Everyone knows that kids will have a great time at Camp Tuolumne, but what about adults? And what about adults who don't especially like camping, hiking, swimming, sweating, and being dirty? Is there something fun for them to do? Yes! Here are my 5 favorite things.
- Reading. This may seem obvious but it really is the Number One thing I look forward to every year. This is the only time of the year when I can sit, relatively undisturbed, for the better part of the day, with a book. I start planning my book bag a few weeks before camp. Usually I can finish off two books and 5 New Yorkers in a 5-night camp stay. My favorite spot to read is on the island, overlooking the swimming area. My second favorite spot is on the porch of my cabin, while the rest of the family is off doing crafts or swimming or hiking or whatever. (Yes, it is OK to be both anti-social and anti-active at Tuolumne!)

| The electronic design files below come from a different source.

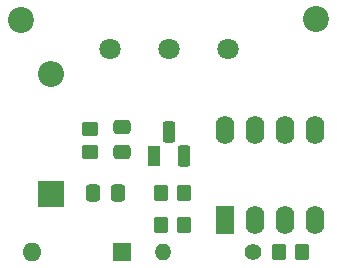
<source format=gbr>
%TF.GenerationSoftware,KiCad,Pcbnew,8.0.7*%
%TF.CreationDate,2025-02-24T23:57:51-05:00*%
%TF.ProjectId,pcb3,70636233-2e6b-4696-9361-645f70636258,rev?*%
%TF.SameCoordinates,Original*%
%TF.FileFunction,Soldermask,Top*%
%TF.FilePolarity,Negative*%
%FSLAX46Y46*%
G04 Gerber Fmt 4.6, Leading zero omitted, Abs format (unit mm)*
G04 Created by KiCad (PCBNEW 8.0.7) date 2025-02-24 23:57:51*
%MOMM*%
%LPD*%
G01*
G04 APERTURE LIST*
G04 Aperture macros list*
%AMRoundRect*
0 Rectangle with rounded corners*
0 $1 Rounding radius*
0 $2 $3 $4 $5 $6 $7 $8 $9 X,Y pos of 4 corners*
0 Add a 4 corners polygon primitive as box body*
4,1,4,$2,$3,$4,$5,$6,$7,$8,$9,$2,$3,0*
0 Add four circle primitives for the rounded corners*
1,1,$1+$1,$2,$3*
1,1,$1+$1,$4,$5*
1,1,$1+$1,$6,$7*
1,1,$1+$1,$8,$9*
0 Add four rect primitives between the rounded corners*
20,1,$1+$1,$2,$3,$4,$5,0*
20,1,$1+$1,$4,$5,$6,$7,0*
20,1,$1+$1,$6,$7,$8,$9,0*
20,1,$1+$1,$8,$9,$2,$3,0*%
G04 Aperture macros list end*
%ADD10C,2.200000*%
%ADD11C,1.400000*%
%ADD12O,1.400000X1.400000*%
%ADD13R,1.600000X1.600000*%
%ADD14O,1.600000X1.600000*%
%ADD15R,2.200000X2.200000*%
%ADD16O,2.200000X2.200000*%
%ADD17R,1.100000X1.800000*%
%ADD18RoundRect,0.275000X-0.275000X-0.625000X0.275000X-0.625000X0.275000X0.625000X-0.275000X0.625000X0*%
%ADD19R,1.600000X2.400000*%
%ADD20O,1.600000X2.400000*%
%ADD21RoundRect,0.250000X-0.350000X-0.450000X0.350000X-0.450000X0.350000X0.450000X-0.350000X0.450000X0*%
%ADD22RoundRect,0.250000X-0.337500X-0.475000X0.337500X-0.475000X0.337500X0.475000X-0.337500X0.475000X0*%
%ADD23RoundRect,0.250000X0.350000X0.450000X-0.350000X0.450000X-0.350000X-0.450000X0.350000X-0.450000X0*%
%ADD24RoundRect,0.250000X0.450000X-0.350000X0.450000X0.350000X-0.450000X0.350000X-0.450000X-0.350000X0*%
%ADD25RoundRect,0.250000X0.475000X-0.337500X0.475000X0.337500X-0.475000X0.337500X-0.475000X-0.337500X0*%
%ADD26C,1.803400*%
G04 APERTURE END LIST*
D10*
%TO.C,REF\u002A\u002A*%
X127500000Y-82550000D03*
%TD*%
D11*
%TO.C,R4*%
X147130000Y-102180000D03*
D12*
X139510000Y-102180000D03*
%TD*%
D13*
%TO.C,D1*%
X136010000Y-102200000D03*
D14*
X128390000Y-102200000D03*
%TD*%
D15*
%TO.C,D2*%
X130070000Y-97260000D03*
D16*
X130070000Y-87100000D03*
%TD*%
D17*
%TO.C,U1*%
X138800000Y-94100000D03*
D18*
X140070000Y-92030000D03*
X141340000Y-94100000D03*
%TD*%
D19*
%TO.C,U2*%
X144770000Y-99505000D03*
D20*
X147310000Y-99505000D03*
X149850000Y-99505000D03*
X152390000Y-99505000D03*
X152390000Y-91885000D03*
X149850000Y-91885000D03*
X147310000Y-91885000D03*
X144770000Y-91885000D03*
%TD*%
D21*
%TO.C,R5*%
X139320000Y-99930000D03*
X141320000Y-99930000D03*
%TD*%
D22*
%TO.C,C2*%
X133632500Y-97180000D03*
X135707500Y-97180000D03*
%TD*%
D10*
%TO.C,REF\u002A\u002A*%
X152500000Y-82500000D03*
%TD*%
D23*
%TO.C,R1*%
X141320000Y-97180000D03*
X139320000Y-97180000D03*
%TD*%
%TO.C,R3*%
X151320000Y-102180000D03*
X149320000Y-102180000D03*
%TD*%
D24*
%TO.C,R2*%
X133370000Y-93730000D03*
X133370000Y-91730000D03*
%TD*%
D25*
%TO.C,C1*%
X136070000Y-93717500D03*
X136070000Y-91642500D03*
%TD*%
D26*
%TO.C,J1*%
X145000000Y-85000000D03*
X140000000Y-85000000D03*
X135000000Y-85000000D03*
%TD*%
M02*

</source>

- Yummy hot meals at regular intervals, prepared by someone else, and the only clean-up you have to do is you taking your plate to the wash-up window and tossing it in to the teenager who's doing the actual work. When's the last time you got something warm to eat for breakfast EVERY single morning? Tip: In addition to the main breakfast offering on the table, hot cereal (oatmeal or cream of wheat or even grits) is available at the Picky Eater Table but there may be a long line, so plan accordingly.
- Quiet Hour: sign the child(ren) up for Kiddie Camp, put a cot out on the porch, stretch out with a book under the trees, and alternately read and snooze. Hey! It's so quiet!
- Early morning in the dining hall: coffee ...rocker ... book ... fire ... There's a revolving group of early morning regulars who start the fire, make the coffee, and claim one of the rocking chairs in front of the fireplace. This could be you, if you like to get up before 7am. This is a great place to go if you came with a baby who wakes up at 6am. Once the kitchen staff gets going, you will have the pleasure of listening to early morning grunge rock or hip-hop or oldies, played loud enough to wake up all those 16 year old kitchen hands who are making breakfast for everyone. This is part of the charm of being an early morning regular.
- Happy Hour (explained above). Try to go to Camp Tuolumne at the same time as your friend who thinks of everything and packs the station wagon to the gills with little plastic containers of this and that and a giant-sized ice chest full of goodies, so you can have delicious gourmet snacks at Happy Hour.